Quoting former defense secretary William S. Cohen, Gates said: " 'Are you going to believe me or your lying eyes?' I think that aptly characterizes and appropriately characterizes the Iranian claim."

Staff writer Ann Scott Tyson contributed to this report.

http://www.washingtonpost.com/wp-dyn/content/article/2008/01/10/AR2008011000692_2.html?sub=AR


And from The Guardian I found this particular piece quite interesting:

But the mystery remains of where the voice that apparently threatened to bomb the US ships came from. The Pentagon has said that it recorded the film and the sound separately, and then stitched them together - a dubious piece of editing even before it became known that the source of the voice could not, with certainty, be linked to the Iranian patrol boats.
http://www.guardian.co.uk/iran/story/0,,2239119,00.html

Apparently this 'provocation' has been shamefully exaggerated and exploited by the US government to convince the Arab states of the 'Iranian threat'. And only a few days before Bush's first visit to the Middle East. How convenient.
User avatar
By naked_turk
#1423054
The sad thing about these incidents that cause a lot of media attention and turn out to be falsifications is that they do what they were meant to do, even after the facts come out.

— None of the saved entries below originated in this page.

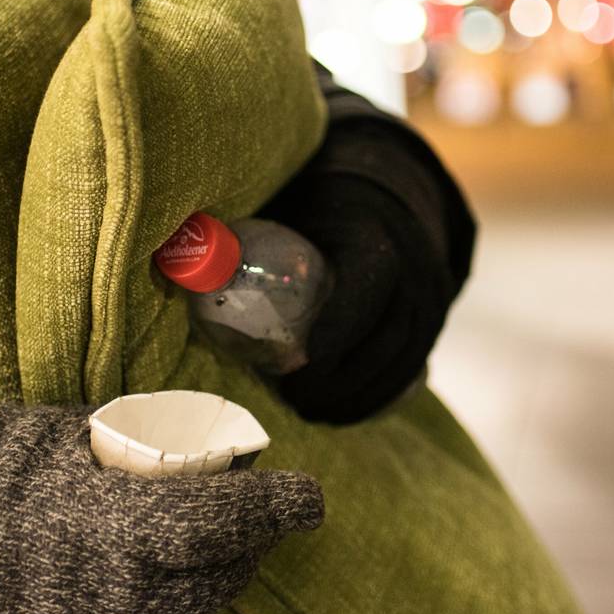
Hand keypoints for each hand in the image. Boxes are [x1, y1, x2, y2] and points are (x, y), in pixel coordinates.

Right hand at [0, 398, 322, 613]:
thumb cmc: (1, 474)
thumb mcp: (77, 439)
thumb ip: (147, 451)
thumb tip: (206, 449)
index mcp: (122, 526)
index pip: (225, 522)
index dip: (275, 508)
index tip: (309, 497)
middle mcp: (128, 595)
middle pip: (225, 570)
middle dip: (250, 537)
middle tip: (249, 507)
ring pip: (202, 606)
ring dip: (218, 570)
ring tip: (205, 536)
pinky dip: (178, 599)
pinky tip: (161, 571)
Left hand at [263, 171, 453, 422]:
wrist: (387, 201)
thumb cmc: (325, 205)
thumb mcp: (292, 203)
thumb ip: (248, 231)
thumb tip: (180, 261)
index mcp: (376, 237)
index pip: (364, 291)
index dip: (334, 333)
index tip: (294, 366)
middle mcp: (415, 269)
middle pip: (384, 338)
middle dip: (340, 380)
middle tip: (295, 400)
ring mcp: (431, 299)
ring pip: (402, 361)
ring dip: (358, 397)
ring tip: (313, 412)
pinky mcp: (433, 321)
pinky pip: (413, 367)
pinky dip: (379, 396)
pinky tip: (344, 412)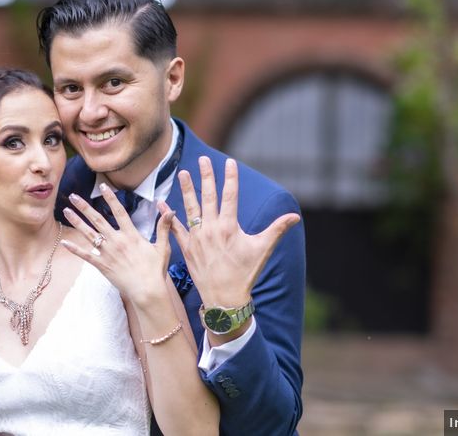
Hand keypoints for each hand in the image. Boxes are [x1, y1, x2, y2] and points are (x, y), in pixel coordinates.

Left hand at [60, 184, 176, 306]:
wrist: (146, 290)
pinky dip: (74, 249)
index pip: (119, 211)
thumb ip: (164, 227)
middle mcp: (117, 241)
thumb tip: (169, 210)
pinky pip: (85, 255)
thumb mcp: (162, 247)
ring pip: (89, 234)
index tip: (103, 187)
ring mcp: (108, 253)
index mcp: (131, 235)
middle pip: (98, 220)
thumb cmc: (155, 270)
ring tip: (66, 211)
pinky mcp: (102, 265)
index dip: (111, 198)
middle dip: (85, 206)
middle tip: (73, 196)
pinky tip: (64, 242)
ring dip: (77, 222)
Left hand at [162, 157, 299, 307]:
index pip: (231, 196)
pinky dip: (168, 216)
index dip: (230, 178)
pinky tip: (161, 204)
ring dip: (186, 190)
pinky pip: (175, 229)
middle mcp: (211, 229)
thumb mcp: (262, 250)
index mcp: (230, 227)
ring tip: (183, 173)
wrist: (225, 299)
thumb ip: (277, 229)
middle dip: (206, 176)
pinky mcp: (187, 248)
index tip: (229, 162)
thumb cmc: (245, 274)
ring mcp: (197, 238)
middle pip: (209, 197)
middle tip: (203, 159)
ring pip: (190, 209)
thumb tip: (295, 216)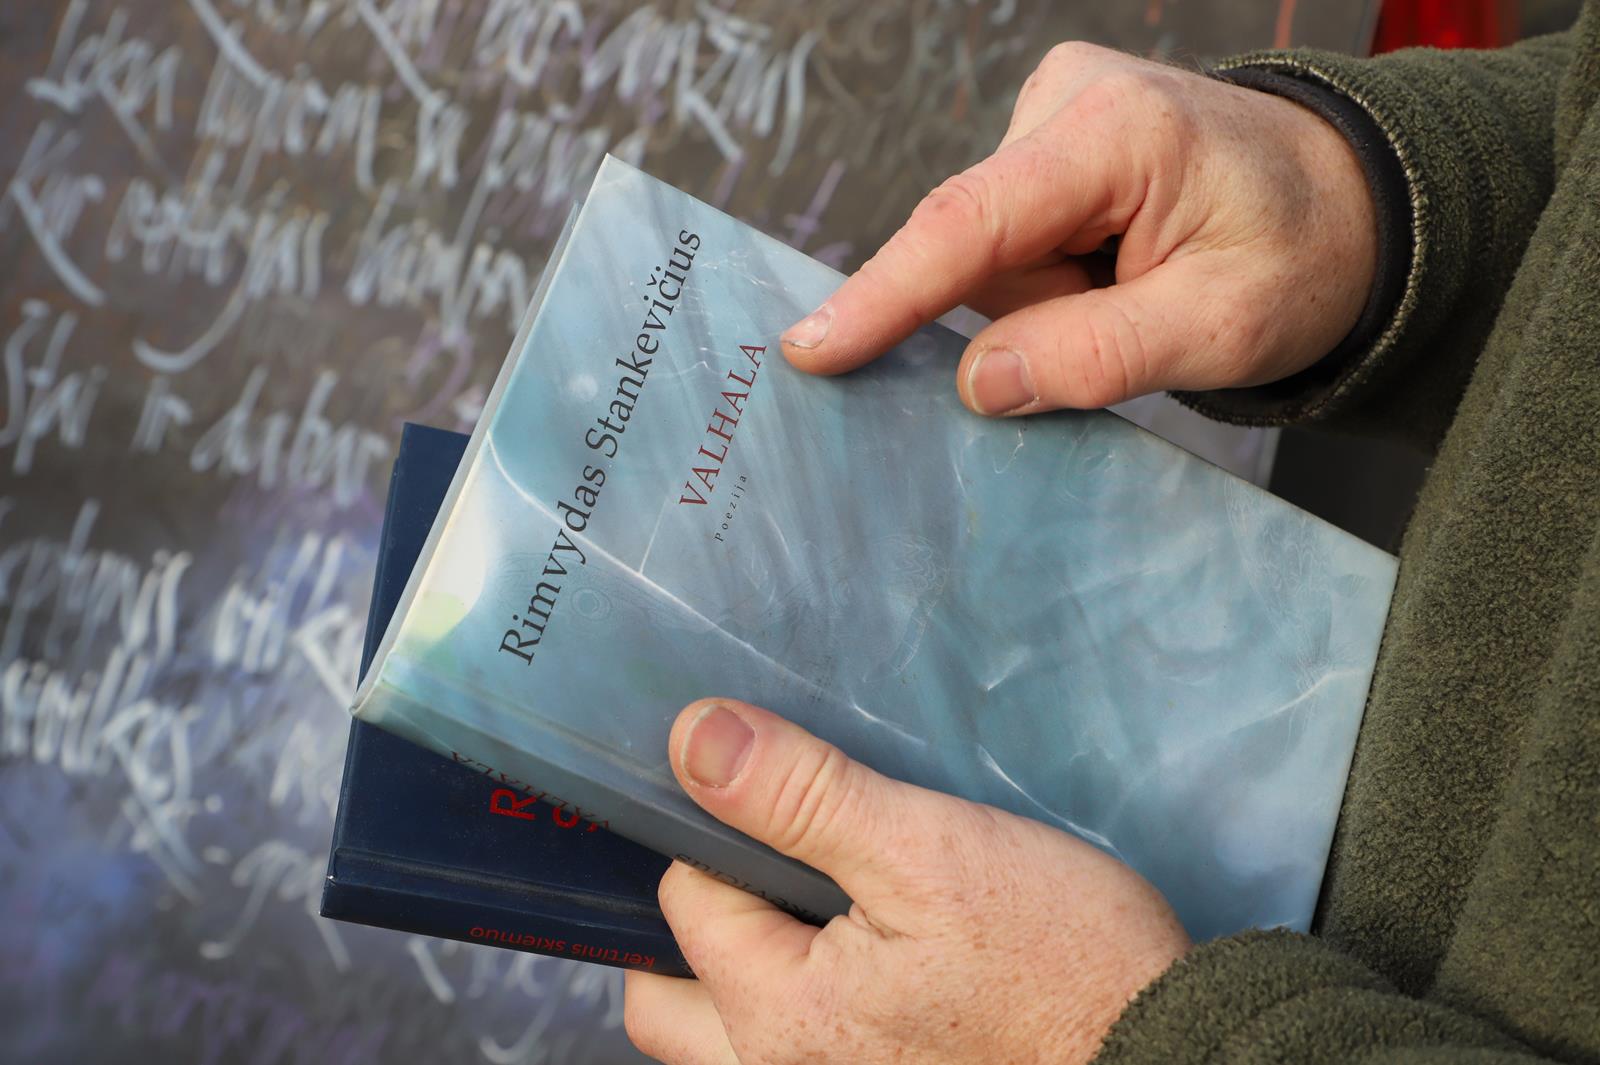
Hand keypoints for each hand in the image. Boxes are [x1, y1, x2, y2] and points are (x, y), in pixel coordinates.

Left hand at [623, 699, 1190, 1063]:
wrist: (1165, 1061)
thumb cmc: (1060, 964)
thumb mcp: (931, 851)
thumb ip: (802, 798)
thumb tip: (693, 738)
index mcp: (778, 1015)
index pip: (685, 900)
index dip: (722, 835)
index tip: (786, 806)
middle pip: (669, 1000)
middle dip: (699, 926)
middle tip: (772, 869)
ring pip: (719, 1045)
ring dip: (734, 979)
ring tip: (809, 918)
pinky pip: (787, 1061)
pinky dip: (793, 1014)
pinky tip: (858, 968)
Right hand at [780, 42, 1377, 413]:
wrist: (1347, 204)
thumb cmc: (1302, 256)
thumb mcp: (1223, 328)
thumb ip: (1097, 356)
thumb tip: (976, 382)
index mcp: (1117, 133)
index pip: (970, 225)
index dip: (886, 296)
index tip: (809, 350)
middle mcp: (1068, 102)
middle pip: (975, 251)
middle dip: (1030, 315)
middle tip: (1132, 320)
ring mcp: (1054, 115)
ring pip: (988, 257)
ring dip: (1048, 302)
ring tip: (1140, 290)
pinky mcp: (1049, 145)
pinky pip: (1007, 244)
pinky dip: (1051, 282)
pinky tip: (1116, 272)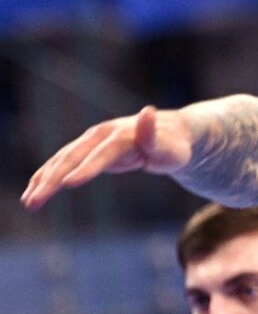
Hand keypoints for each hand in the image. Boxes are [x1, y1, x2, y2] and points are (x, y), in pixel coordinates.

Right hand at [21, 105, 193, 209]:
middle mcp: (100, 135)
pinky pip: (61, 163)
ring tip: (29, 202)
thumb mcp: (170, 147)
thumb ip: (154, 136)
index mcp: (122, 136)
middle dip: (53, 179)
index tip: (68, 184)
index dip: (86, 168)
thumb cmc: (172, 147)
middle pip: (73, 157)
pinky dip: (46, 176)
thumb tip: (147, 112)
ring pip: (62, 160)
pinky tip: (33, 192)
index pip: (102, 154)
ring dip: (43, 180)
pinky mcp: (86, 150)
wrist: (168, 133)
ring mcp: (90, 141)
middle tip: (36, 201)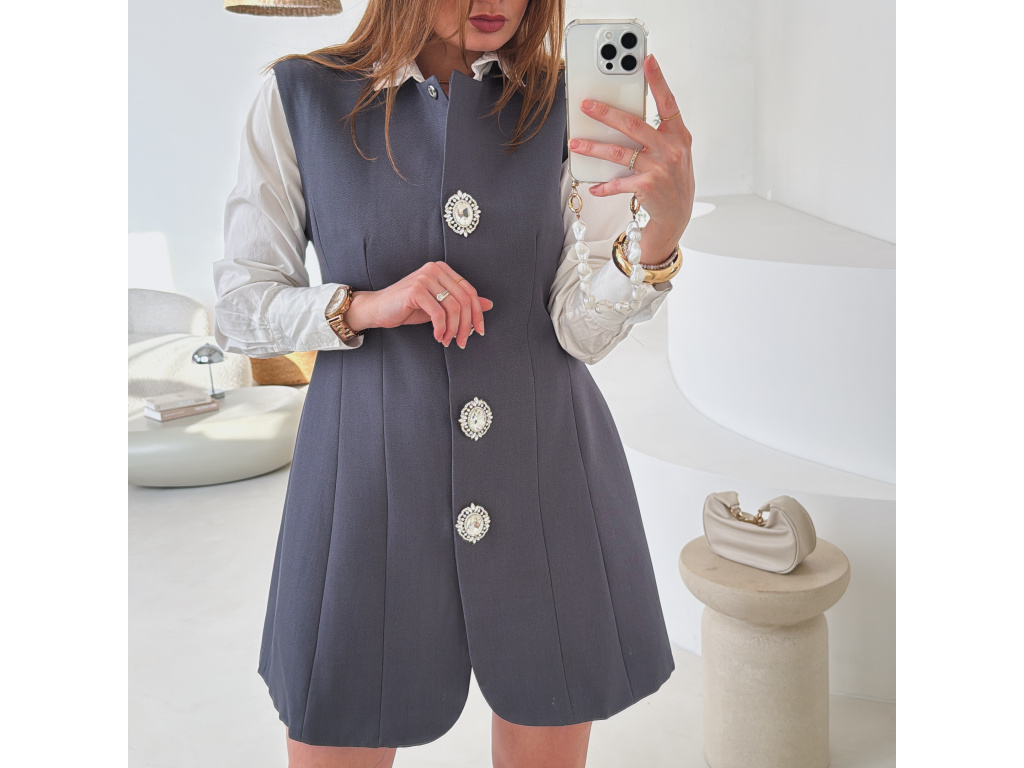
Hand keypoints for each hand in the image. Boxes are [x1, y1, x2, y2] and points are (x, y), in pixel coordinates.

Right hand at [343, 261, 492, 348]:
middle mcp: (435, 269)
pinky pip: (438, 313)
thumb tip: (489, 304)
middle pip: (464, 300)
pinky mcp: (415, 290)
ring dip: (453, 329)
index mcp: (443, 269)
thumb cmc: (408, 307)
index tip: (479, 331)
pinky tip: (438, 337)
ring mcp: (425, 277)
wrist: (378, 309)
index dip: (477, 314)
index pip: (469, 291)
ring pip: (453, 308)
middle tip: (462, 342)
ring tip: (448, 341)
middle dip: (466, 325)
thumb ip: (462, 303)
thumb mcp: (440, 306)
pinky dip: (441, 329)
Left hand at [568, 53, 694, 262]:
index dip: (658, 81)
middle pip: (633, 125)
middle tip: (587, 105)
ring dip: (594, 148)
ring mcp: (659, 168)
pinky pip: (618, 182)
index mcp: (679, 136)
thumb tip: (624, 118)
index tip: (647, 60)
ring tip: (576, 144)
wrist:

A week of broadcasting the US version undisputed, followed by an almost abrupt end to coverage on the topic once it is established that the case was fully or partially falsified.

Lots of people have an opportunity to see the original story, but not so much the followup.
User avatar
By KurtFF8
#1423115
It is quite interesting that the AP headline on Yahoo! News is "US admiral says Iran risks Gulf conflict" instead of something like the Washington Post article "Iranian Boats May Not Have Made Radio Threat, Pentagon Says"
User avatar
By Galoredk
#1423137
Cry Wolf:)

Tonkin Bay, WMDs, Osama smoking gun tape and now this.

It only assures me that the US have no believability and will not stop at lying to start a war.

Oxy, if you are so willing to fight for your country, why dont you just join the army and put your money where your mouth is?